Keep the pictures out while you transcribe the listing below exactly.

____

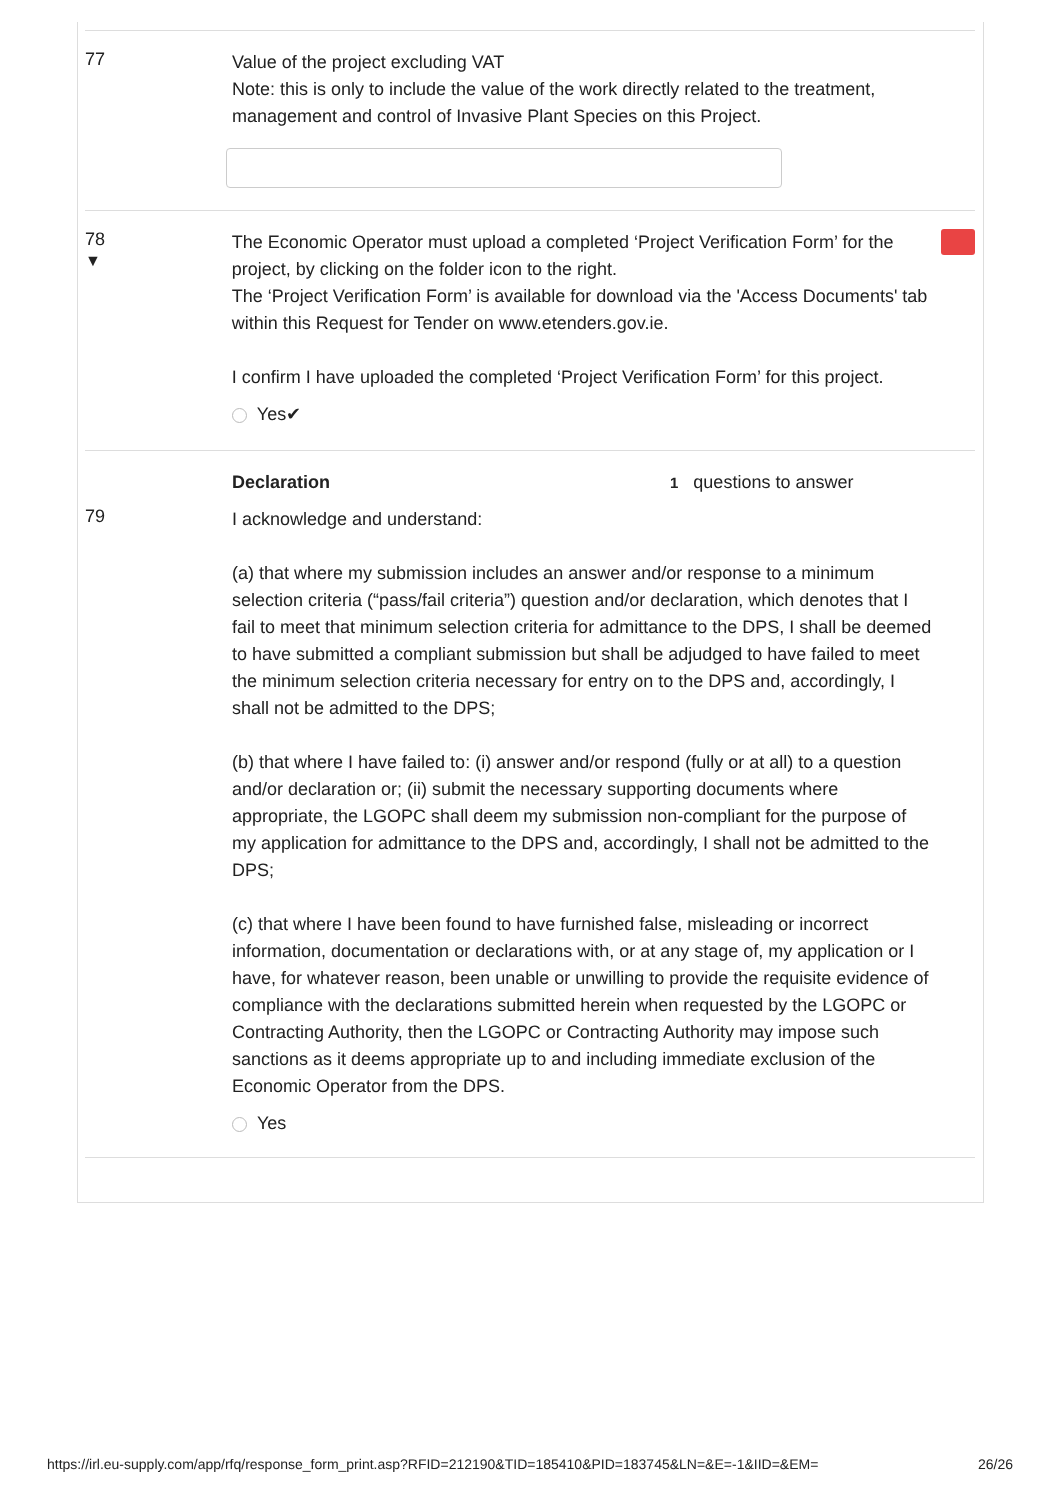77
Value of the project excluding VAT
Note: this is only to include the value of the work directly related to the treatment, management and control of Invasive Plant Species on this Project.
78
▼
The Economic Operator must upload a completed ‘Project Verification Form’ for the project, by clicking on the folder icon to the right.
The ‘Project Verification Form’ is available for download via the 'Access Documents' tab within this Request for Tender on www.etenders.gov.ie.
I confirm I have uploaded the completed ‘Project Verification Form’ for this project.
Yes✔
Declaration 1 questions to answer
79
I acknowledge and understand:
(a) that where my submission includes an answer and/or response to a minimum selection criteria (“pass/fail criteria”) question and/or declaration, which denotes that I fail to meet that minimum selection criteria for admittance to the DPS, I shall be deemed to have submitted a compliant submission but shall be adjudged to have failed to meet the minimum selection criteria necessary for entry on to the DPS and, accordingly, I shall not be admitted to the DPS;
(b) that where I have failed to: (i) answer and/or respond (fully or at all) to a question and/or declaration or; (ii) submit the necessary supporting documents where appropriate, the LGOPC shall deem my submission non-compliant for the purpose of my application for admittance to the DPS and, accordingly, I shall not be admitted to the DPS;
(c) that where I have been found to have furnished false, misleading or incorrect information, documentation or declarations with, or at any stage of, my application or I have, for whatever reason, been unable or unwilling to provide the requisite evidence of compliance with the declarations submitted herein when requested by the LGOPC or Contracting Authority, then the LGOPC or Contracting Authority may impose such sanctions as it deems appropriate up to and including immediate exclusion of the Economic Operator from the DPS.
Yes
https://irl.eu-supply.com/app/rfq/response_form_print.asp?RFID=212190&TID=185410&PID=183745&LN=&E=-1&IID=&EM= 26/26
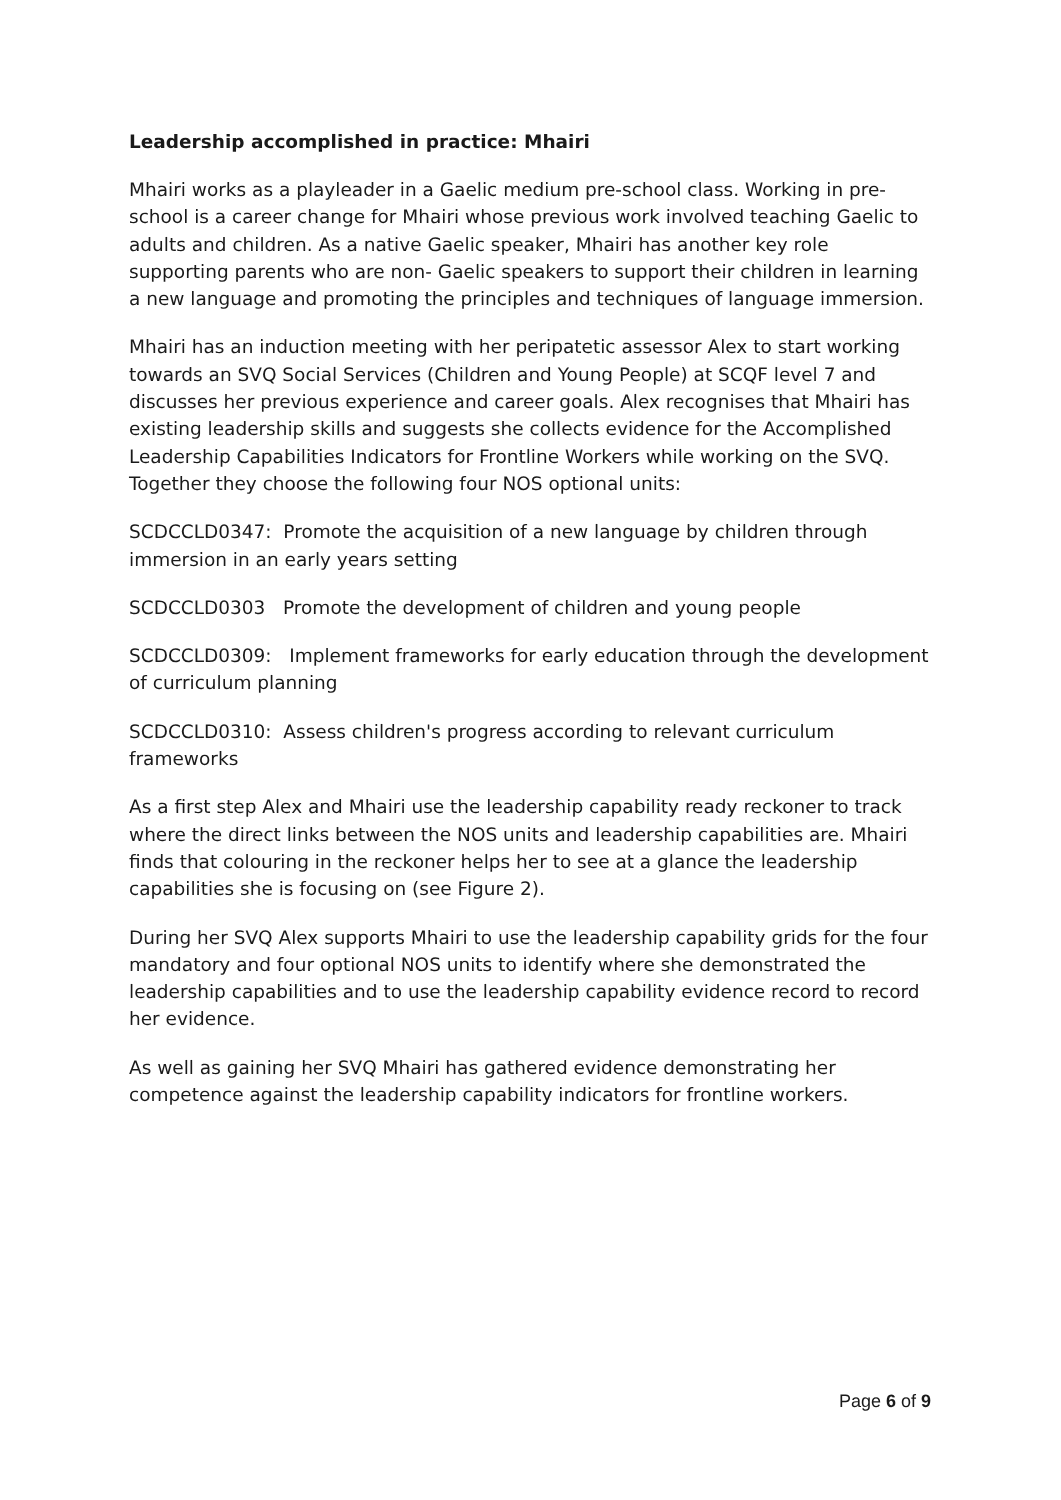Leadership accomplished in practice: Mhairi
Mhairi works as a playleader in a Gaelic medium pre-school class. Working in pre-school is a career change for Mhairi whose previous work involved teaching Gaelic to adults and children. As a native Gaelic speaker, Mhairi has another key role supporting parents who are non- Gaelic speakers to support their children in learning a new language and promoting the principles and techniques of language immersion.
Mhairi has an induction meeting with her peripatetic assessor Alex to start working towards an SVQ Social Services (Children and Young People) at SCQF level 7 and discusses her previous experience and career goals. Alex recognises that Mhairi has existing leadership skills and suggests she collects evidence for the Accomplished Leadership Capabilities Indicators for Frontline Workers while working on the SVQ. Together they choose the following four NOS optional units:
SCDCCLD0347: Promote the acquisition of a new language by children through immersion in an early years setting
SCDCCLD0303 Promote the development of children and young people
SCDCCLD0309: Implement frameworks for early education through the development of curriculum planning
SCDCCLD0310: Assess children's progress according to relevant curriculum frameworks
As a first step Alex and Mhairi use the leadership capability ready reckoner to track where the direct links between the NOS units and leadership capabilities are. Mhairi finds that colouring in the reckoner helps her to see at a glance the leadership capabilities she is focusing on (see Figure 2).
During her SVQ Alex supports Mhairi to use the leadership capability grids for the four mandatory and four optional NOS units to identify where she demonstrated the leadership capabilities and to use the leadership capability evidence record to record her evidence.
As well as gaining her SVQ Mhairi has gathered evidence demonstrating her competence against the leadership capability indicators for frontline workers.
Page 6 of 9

____

=== Answer section ===
77
Value of the project excluding VAT
Note: this is only to include the value of the work directly related to the treatment, management and control of Invasive Plant Species on this Project.
78
▼
The Economic Operator must upload a completed ‘Project Verification Form’ for the project, by clicking on the folder icon to the right.
The ‘Project Verification Form’ is available for download via the 'Access Documents' tab within this Request for Tender on www.etenders.gov.ie.
I confirm I have uploaded the completed ‘Project Verification Form’ for this project.
Yes✔
Declaration 1 questions to answer
79
I acknowledge and understand:
(a) that where my submission includes an answer and/or response to a minimum selection criteria (“pass/fail criteria”) question and/or declaration, which denotes that I fail to meet that minimum selection criteria for admittance to the DPS, I shall be deemed to have submitted a compliant submission but shall be adjudged to have failed to meet the minimum selection criteria necessary for entry on to the DPS and, accordingly, I shall not be admitted to the DPS;
(b) that where I have failed to: (i) answer and/or respond (fully or at all) to a question and/or declaration or; (ii) submit the necessary supporting documents where appropriate, the LGOPC shall deem my submission non-compliant for the purpose of my application for admittance to the DPS and, accordingly, I shall not be admitted to the DPS;
(c) that where I have been found to have furnished false, misleading or incorrect information, documentation or declarations with, or at any stage of, my application or I have, for whatever reason, been unable or unwilling to provide the requisite evidence of compliance with the declarations submitted herein when requested by the LGOPC or Contracting Authority, then the LGOPC or Contracting Authority may impose such sanctions as it deems appropriate up to and including immediate exclusion of the Economic Operator from the DPS.
Yes
https://irl.eu-supply.com/app/rfq/response_form_print.asp?RFID=212190&TID=185410&PID=183745&LN=&E=-1&IID=&EM= 26/26
Leadership accomplished in practice: Mhairi
Mhairi works as a playleader in a Gaelic medium pre-school class. Working in pre-school is a career change for Mhairi whose previous work involved teaching Gaelic to adults and children. As a native Gaelic speaker, Mhairi has another key role supporting parents who are non- Gaelic speakers to support their children in learning a new language and promoting the principles and techniques of language immersion.
Mhairi has an induction meeting with her peripatetic assessor Alex to start working towards an SVQ Social Services (Children and Young People) at SCQF level 7 and discusses her previous experience and career goals. Alex recognises that Mhairi has existing leadership skills and suggests she collects evidence for the Accomplished Leadership Capabilities Indicators for Frontline Workers while working on the SVQ. Together they choose the following four NOS optional units:
SCDCCLD0347: Promote the acquisition of a new language by children through immersion in an early years setting
SCDCCLD0303 Promote the development of children and young people
SCDCCLD0309: Implement frameworks for early education through the development of curriculum planning
SCDCCLD0310: Assess children's progress according to relevant curriculum frameworks
As a first step Alex and Mhairi use the leadership capability ready reckoner to track where the direct links between the NOS units and leadership capabilities are. Mhairi finds that colouring in the reckoner helps her to see at a glance the leadership capabilities she is focusing on (see Figure 2).
During her SVQ Alex supports Mhairi to use the leadership capability grids for the four mandatory and four optional NOS units to identify where she demonstrated the leadership capabilities and to use the leadership capability evidence record to record her evidence.
As well as gaining her SVQ Mhairi has gathered evidence demonstrating her competence against the leadership capability indicators for frontline workers.
Page 6 of 9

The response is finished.